Another year bites the dust. I’ll be 52 in a couple of days. With the grace that falls like gentle rain on each passing year, I have finally learned to live in the now, to abandon yearning, to accept with equanimity and good grace the hand that fate has dealt me.
Or some such tripe.
All that aside, however, I would like to think I no longer foolishly aspire to youthful comeliness. I wouldn’t consider, for example, employing a surgical knife or a vial of Botox to alter my haphazard genetic inheritance.
Mind you, I met a woman the other day – a contemporary, she confided (I nearly choked on my gaily insouciant little rosé) – who looked absolutely bleedin’ staggering after a couple of shots of monkey juice (or whatever it is they put in the syringes) into her dewlaps.
But no, no, forget that. I no longer wake to the plaintive miaows of the bladder-full cat, wishing myself tall and lissom with a delicately intelligent face and saucers of pale-grey eyes arranged atop a recklessly vertiginous neck.
I also no longer spend the cornflake hours slumped over the kitchen table in my baggy slipper-socks and cast-off T-shirt, my knees bobbing about like two bald truckers, trying to read the Twitter feed without my glasses on and imagining instead some alternative life that I might have lived.
A life far from temperamental cisterns and even more temperamental teenagers. A life removed from flaky paint and flakier relatives. A life free of carb-yearning and carb-spurning and the endless self-flagellation one is constantly invited to endure these days.

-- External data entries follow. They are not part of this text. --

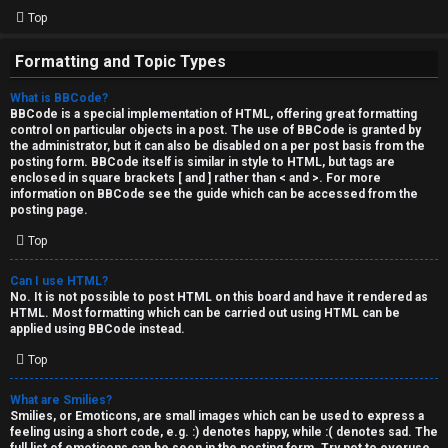
Top
Formatting and Topic Types
What is BBCode?
BBCode is a special implementation of HTML, offering great formatting
control on particular objects in a post. The use of BBCode is granted by
the administrator, but it can also be disabled on a per post basis from the
posting form. BBCode itself is similar in style to HTML, but tags are
enclosed in square brackets [ and ] rather than < and >. For more
information on BBCode see the guide which can be accessed from the
posting page.
Top
Can I use HTML?
No. It is not possible to post HTML on this board and have it rendered as
HTML. Most formatting which can be carried out using HTML can be
applied using BBCode instead.
Top
What are Smilies?
Smilies, or Emoticons, are small images which can be used to express a
feeling using a short code, e.g. :) denotes happy, while :( denotes sad. The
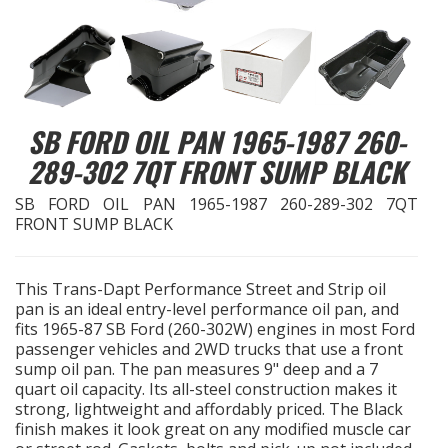
EXHAUST System
FASTENERS
SB FORD OIL PAN 1965-1987 260-
FUEL System
289-302 7QT FRONT SUMP BLACK
GASKETS
SB FORD OIL PAN 1965-1987 260-289-302 7QT
FRONT SUMP BLACK
HEADERS
This Trans-Dapt Performance Street and Strip oil
HEADER Components
pan is an ideal entry-level performance oil pan, and
fits 1965-87 SB Ford (260-302W) engines in most Ford
IGNITION System
passenger vehicles and 2WD trucks that use a front
sump oil pan. The pan measures 9" deep and a 7
quart oil capacity. Its all-steel construction makes it
"LOOK GOOD" Products
strong, lightweight and affordably priced. The Black
finish makes it look great on any modified muscle car
LS SWAP Central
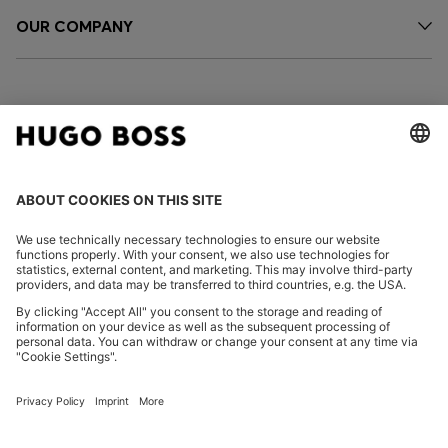
OUR COMPANY
FOLLOW US
CHANGE COUNTRY:
Declare Withdrawal
Imprint
Privacy Statement
Accessibility Statement
Privacy Statement HUGO BOSS EXPERIENCE
Privacy Statement HUGO BOSS Newsletter
Terms & Conditions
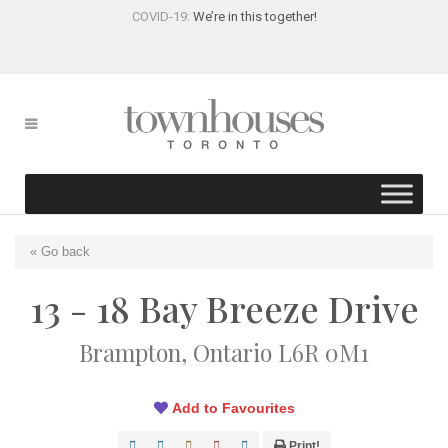
COVID-19:
We’re in this together!
« Go back
13 - 18 Bay Breeze Drive
Brampton, Ontario L6R 0M1
Add to Favourites
Print!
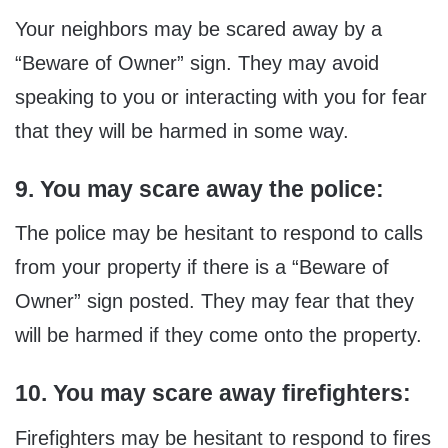
Your neighbors may be scared away by a
“Beware of Owner” sign. They may avoid
speaking to you or interacting with you for fear
that they will be harmed in some way.
9. You may scare away the police:
The police may be hesitant to respond to calls
from your property if there is a “Beware of
Owner” sign posted. They may fear that they
will be harmed if they come onto the property.
10. You may scare away firefighters:
Firefighters may be hesitant to respond to fires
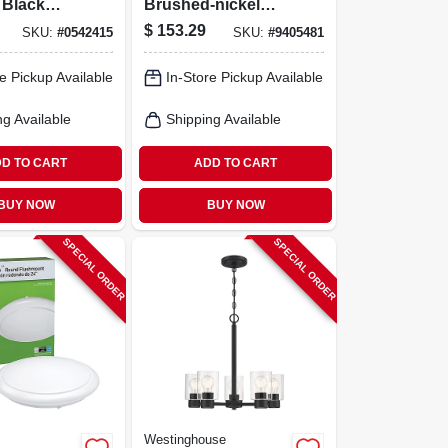
 Black
Brushed‑nickel
lamp
Flush‑mount
$
153.29
SKU:
#
0542415
SKU:
#
9405481
Light –
Ceiling Light – 20w
w
Integrated Led,
e Pickup Available
In-Store Pickup Available
1300 lm, Warm
White (3000k)
ng Available
Shipping Available
D TO CART
ADD TO CART
BUY NOW
BUY NOW
SPECIAL ORDER
SPECIAL ORDER
Westinghouse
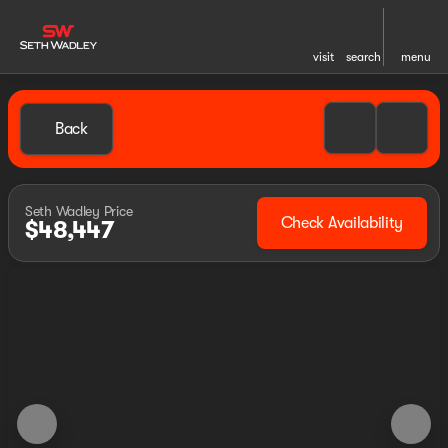
visit
search
menu
Back
Seth Wadley Price
Check Availability
$48,447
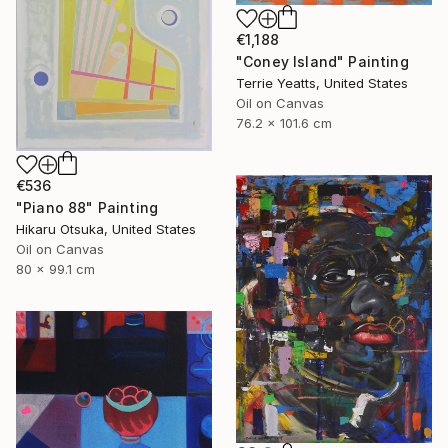
€1,188
"Coney Island" Painting
Terrie Yeatts, United States
Oil on Canvas
76.2 x 101.6 cm
€536
"Piano 88" Painting
Hikaru Otsuka, United States
Oil on Canvas
80 x 99.1 cm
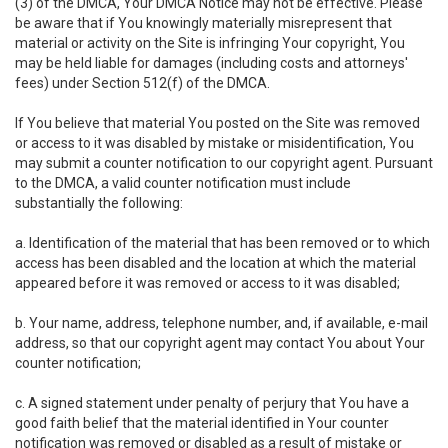
(3) of the DMCA, Your DMCA Notice may not be effective. Please
be aware that if You knowingly materially misrepresent that
material or activity on the Site is infringing Your copyright, You
may be held liable for damages (including costs and attorneys'
fees) under Section 512(f) of the DMCA.
If You believe that material You posted on the Site was removed
or access to it was disabled by mistake or misidentification, You
may submit a counter notification to our copyright agent. Pursuant
to the DMCA, a valid counter notification must include
substantially the following:
a. Identification of the material that has been removed or to which
access has been disabled and the location at which the material
appeared before it was removed or access to it was disabled;
b. Your name, address, telephone number, and, if available, e-mail
address, so that our copyright agent may contact You about Your
counter notification;
c. A signed statement under penalty of perjury that You have a
good faith belief that the material identified in Your counter
notification was removed or disabled as a result of mistake or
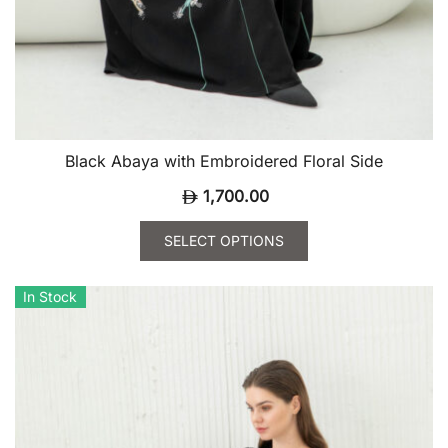
Black Abaya with Embroidered Floral Side
1,700.00
SELECT OPTIONS
This
product
In Stock
has
multiple
variants.
The
options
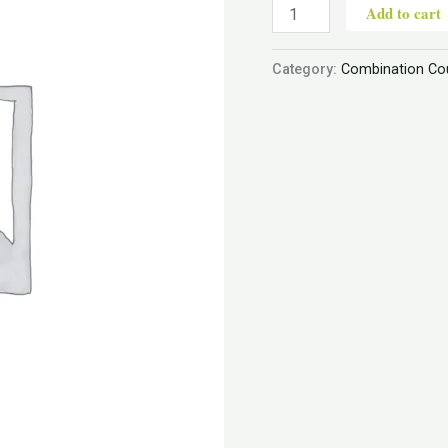
Add to cart
Category:
Combination Co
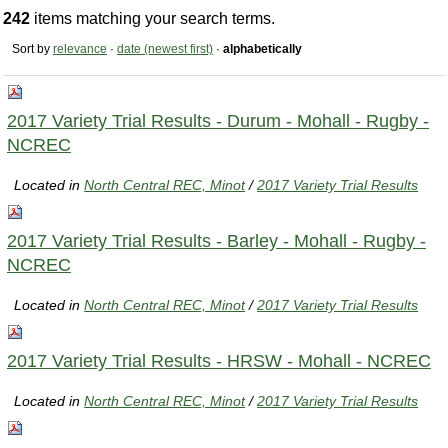
242
items matching your search terms.
Sort by
relevance
·
date (newest first)
·
alphabetically
2017 Variety Trial Results - Durum - Mohall - Rugby -
NCREC
Located in
North Central REC, Minot
/
2017 Variety Trial Results
2017 Variety Trial Results - Barley - Mohall - Rugby -
NCREC
Located in
North Central REC, Minot
/
2017 Variety Trial Results
2017 Variety Trial Results - HRSW - Mohall - NCREC
Located in
North Central REC, Minot
/
2017 Variety Trial Results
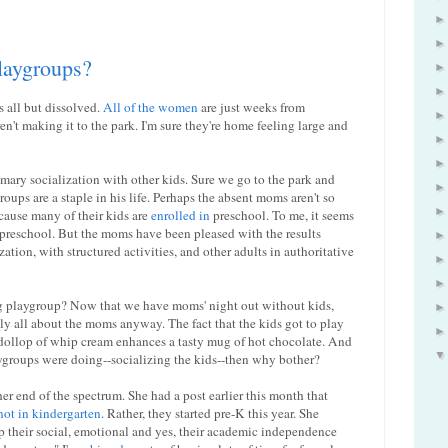
playgroups?
s all but dissolved.
All of the women
are just weeks from
't making it to the park. I'm sure they're home feeling large and
imary socialization with other kids. Sure we go to the park and
oups are a staple in his life. Perhaps the absent moms aren't so
cause many of their kids are
enrolled in
preschool. To me, it seems
n preschool. But the moms have been pleased with the results
tion, with structured activities, and other adults in authoritative
ing playgroup? Now that we have moms' night out without kids,
y all about the moms anyway. The fact that the kids got to play
 dollop of whip cream enhances a tasty mug of hot chocolate. And
aygroups were doing--socializing the kids--then why bother?
er end of the spectrum. She had a post earlier this month that
not in kindergarten
. Rather, they started pre-K this year. She
p their social, emotional and yes, their academic independence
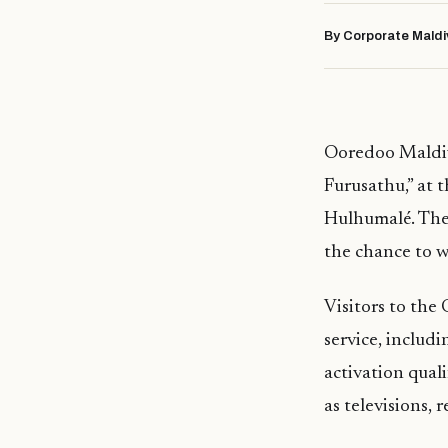
By Corporate Maldi
Ooredoo Maldiv
Furusathu,” at 
Hulhumalé. The 
the chance to w
Visitors to the
service, includ
activation qual
as televisions, 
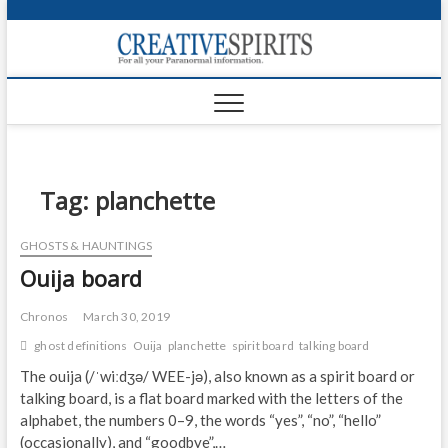
S
k
Creativ
i
FOR ALL YOUR
Links
PARANORMAL
p
INFORMATION
t
CR
o
c
PA
o
n
Tag:
planchette
UF
t
e
VA
GHOSTS & HAUNTINGS
n
Ouija board
t
Shop
Login
Chronos
March 30, 2019
ghost definitions
Ouija
planchette
spirit board
talking board
News
The ouija (/ˈwiːdʒə/ WEE-jə), also known as a spirit board or
talking board, is a flat board marked with the letters of the
Foru
alphabet, the numbers 0–9, the words “yes”, “no”, “hello”
Encyc
(occasionally), and “goodbye”,…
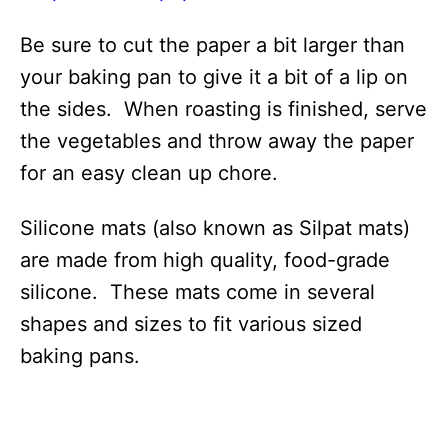
Be sure to cut the paper a bit larger than
your baking pan to give it a bit of a lip on
the sides. When roasting is finished, serve
the vegetables and throw away the paper
for an easy clean up chore.
Silicone mats (also known as Silpat mats)
are made from high quality, food-grade
silicone. These mats come in several
shapes and sizes to fit various sized
baking pans.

There’s just too much damn information everywhere, too much fodder for endless reckoning and revision and pointless guilt over what you ate or didn’t eat, drank or didn’t drink, said or didn’t say, achieved or failed to achieve.
Since when were we supposed to be in control all the time; orchestrating children, careers, chakras, wheat intakes, environmental footprints, libidos and abdominal muscles like a tuxedoed little man on a podium?
“Shag it,” I say to the cat, who is now picking cracked black peppercorns off the bit of leftover battery-fed chicken breast she has found somewhere in the vicinity of the dishwasher, “we can’t all be perfect, can we? We can’t all be human-rights lawyers with ethical rocks on our mitts, can we? We can’t all be self-sufficient foragers scuttling around the hillsides wearing clogs made from recycled bicycles and filling our maws with thistles and wild mushrooms, can we?”
We certainly cannot, miaows the cat, opening the fridge to see if she can find any low-fat mayonnaise to cheer up the grim chicken.
“We can’t all live in beach huts with our shorts rolled up over our strong brown thighs, swinging around in our hammocks, listening to the World Service with a gin between our teeth, while some dude with a Jeep and sturdy penknife pan-fries the sardines over the campfire and opens the Chablis with his teeth.”
Steady on there, says the cat’s expression, too much information already.
“Enough,” I cheer, springing up from the crowded table, my eggy spoon in the air. “I’m 52! It’s time to throw caution to the under-40s and unknot the damn Spanx.”
I was about to barter the sagacious little moggy for a one-way ticket to Samoa when I remembered that, despite my advancing years, I still have parental responsibilities.
And Christ almighty, parenting is one big fetid trough to drown your shaky self-confidence in: one great big morass to stifle any incipient notion of self-satisfaction that might be seeping in through your wrinkles.
And then there’s the rivalry that sometimes exists between sets of parents – man alive, life can feel like one long bonny baby contest.
"Oh, my Johnny Mhic Johnny is aiming for 6,000 points in his Leaving Certificate. He's put down astrophysics and molecular engineering for his first choice and if he doesn't get that he's a shoo-in for business, economics and baked Alaska.
“Did I tell you he did extracurricular Chinese this year, blindfolded, with one-eyed newts in his ear, and he’s fluent. Fabulous pronunciation, even with the orthodontics.
“And did I mention that he’s getting an extra 25,000 points for doing his maths exam in a tutu and that he can play the harpsichord out of his bottom?”
Could anyone point me towards the road to enlightenment? I seem to have mislaid the map.